Condor & River, unique morceau de plus de 16 minutes aux pistes multiples, se faisait déjà entendre l'an dernier sur un 7", aujourd'hui épuisé. L'occasion est trop belle de contempler une nouvelle fois la montagne aux multiples sommets grâce à ce split. The Heritage, sorti plus tôt cette année, avait définitivement fini de célébrer les espoirs misés sur Her Name Is Calla (voir plus bas sur cette page). A lui tout seul, Condor & River, par son orchestration, sa composition, son ambiance est un monument du post-rock des temps modernes. Un monument qui se forge sur les vestiges de Godspeed You! Black Emperor (who else?), prenant son temps pour s'ériger - quelques guitares noisy, un rythme lancinant. La structure est familière, la frénétique montée des 5:20 et l'explosion qui s'ensuit impressionnent, renversent la montagne gravie et les notes s'envolent à dos de rapace.

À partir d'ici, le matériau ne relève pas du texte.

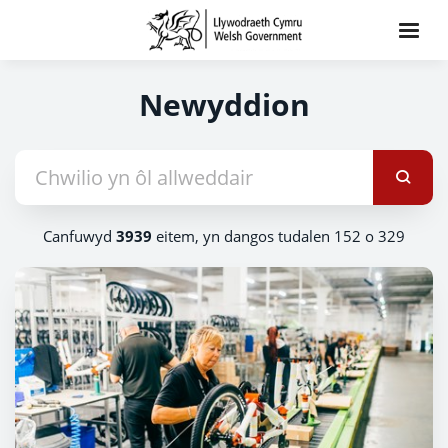
Newyddion
Canfuwyd
3939
eitem, yn dangos tudalen 152 o 329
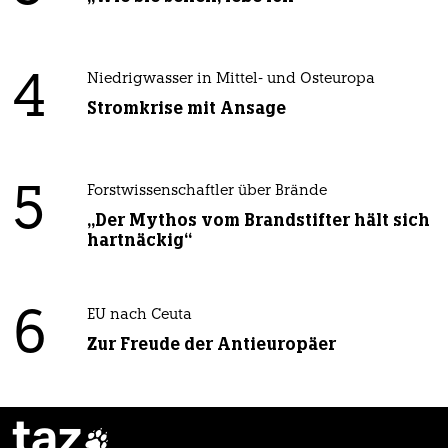
4
Niedrigwasser in Mittel- und Osteuropa
Stromkrise mit Ansage
5
Forstwissenschaftler über Brände
„Der Mythos vom Brandstifter hält sich
hartnäckig“
6
EU nach Ceuta
Zur Freude der Antieuropäer
taz

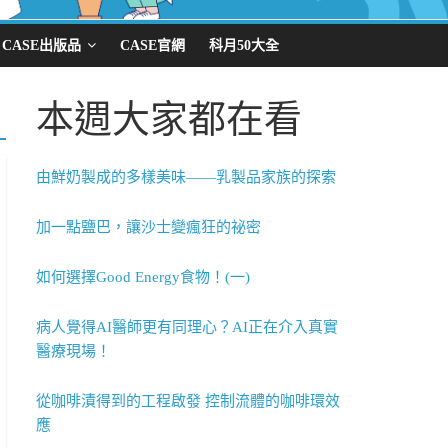
CASE出版品
CASE官網
科月50大全
本週大家都在看
由鮮奶製成的多樣美味——乳製品家族的探索
加一點鹽巴，讓沙士變瘋狂的祕密
如何選擇Good Energy食物！(一)
病人覺得AI醫師更有同理心？AI正在介入真實
醫療現場！
從咖啡漬得到的工程啟發 控制流體的咖啡環效
應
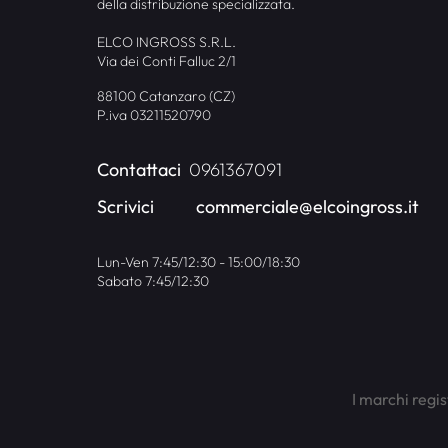
della distribuzione specializzata.
ELCO INGROSS S.R.L.
Via dei Conti Falluc 2/1
88100 Catanzaro (CZ)
P.iva 03211520790
Contattaci
0961367091
Scrivici
commerciale@elcoingross.it
Lun-Ven 7:45/12:30 - 15:00/18:30
Sabato 7:45/12:30
I marchi regis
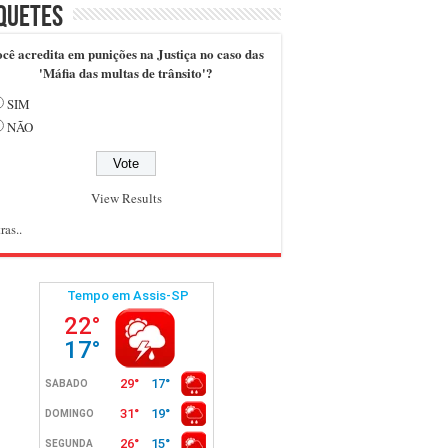
quetes
cê acredita em punições na Justiça no caso das
'Máfia das multas de trânsito'?
SIM
NÃO
View Results
ras..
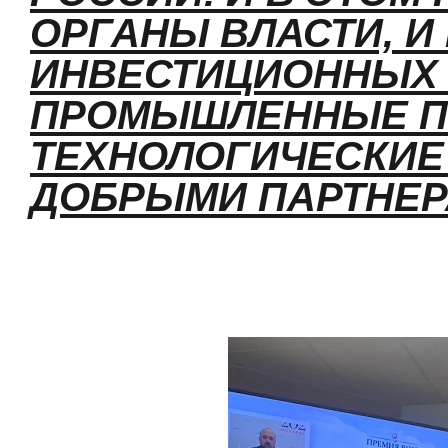
ОРГАНЫ ВЛАСТИ, И
ИНВЕСТИЦИОННЫХ 
ПРОМЫШЛЕННЫЕ ПР
ТЕХНОЛОГИЧЕСКИЕ
ДОБРЫМИ ПАРТНЕР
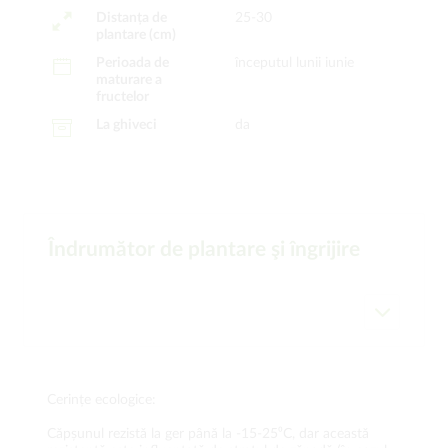
Distanța de
25-30
plantare (cm)
Perioada de
începutul lunii iunie
maturare a
fructelor
La ghiveci
da
Îndrumător de plantare şi îngrijire
Cerințe ecologice:
Căpșunul rezistă la ger până la -15-25⁰C, dar această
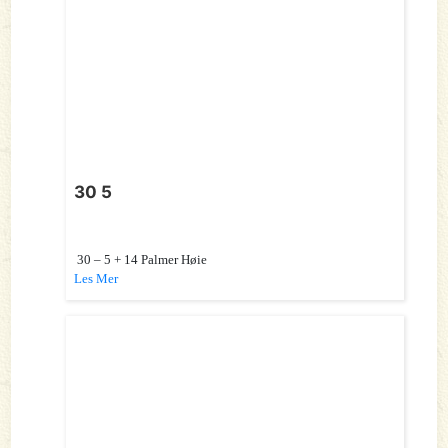
30 5
30 – 5 + 14 Palmer Høie
Les Mer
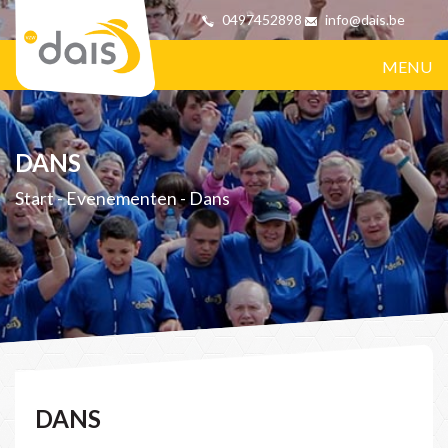
0497452898
info@dais.be
MENU
DANS
Start
-
Evenementen
-
Dans
DANS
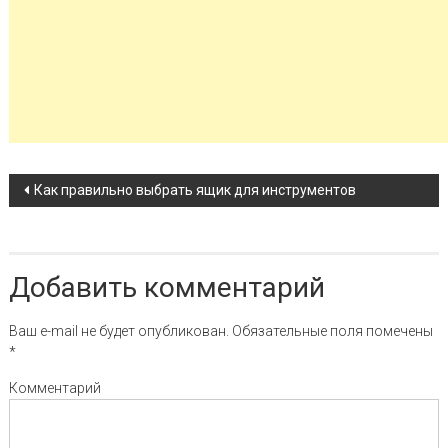
Навигация по записи
Как правильно выбрать ящик для инструментов
Добавить комментарий
Ваш e-mail не будет опубликован.
Обязательные поля помечены
*
Комментарий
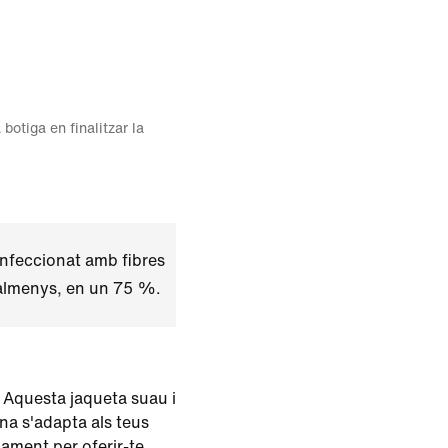
 botiga en finalitzar la
nfeccionat amb fibres
 almenys, en un 75 %.
. Aquesta jaqueta suau i
ana s'adapta als teus
ament per oferir-te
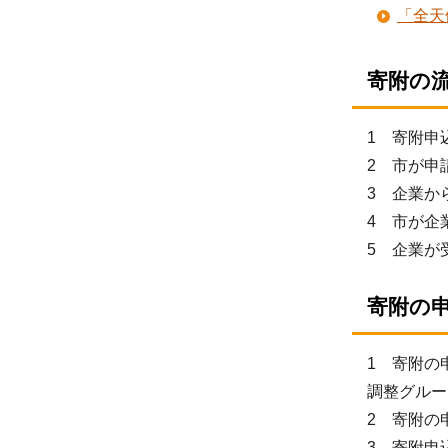
「全天
寄附の
1 寄附申
2 市が申
3 企業か
4 市が企
5 企業が
寄附の
1 寄附の
調整グループ
2 寄附の
3 寄附申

Le morceau ne fait pourtant que commencer. Après l'envol, la plongée. Pianesque. Quelques notes suffisent. Et une voix, en écho. On invoquait Shearwater dans une précédente chronique, c'est ici le fantôme de Mark Hollis (Talk Talk) qui revient, prend au coeur, lamentations cuivrées et piano mélancolique en accompagnement.

Jouant un post-rock qui ne se suffit pas et qui n'est jamais plus éclatant que lorsqu'il est en proie à la tourmente, les membres de Her Name Is Calla se révèlent à eux-mêmes et au monde. Un souffle peu commun les entoure...

Le split Maybeshewill / Her Name Is Calla est sorti le 24 novembre chez Fields Records.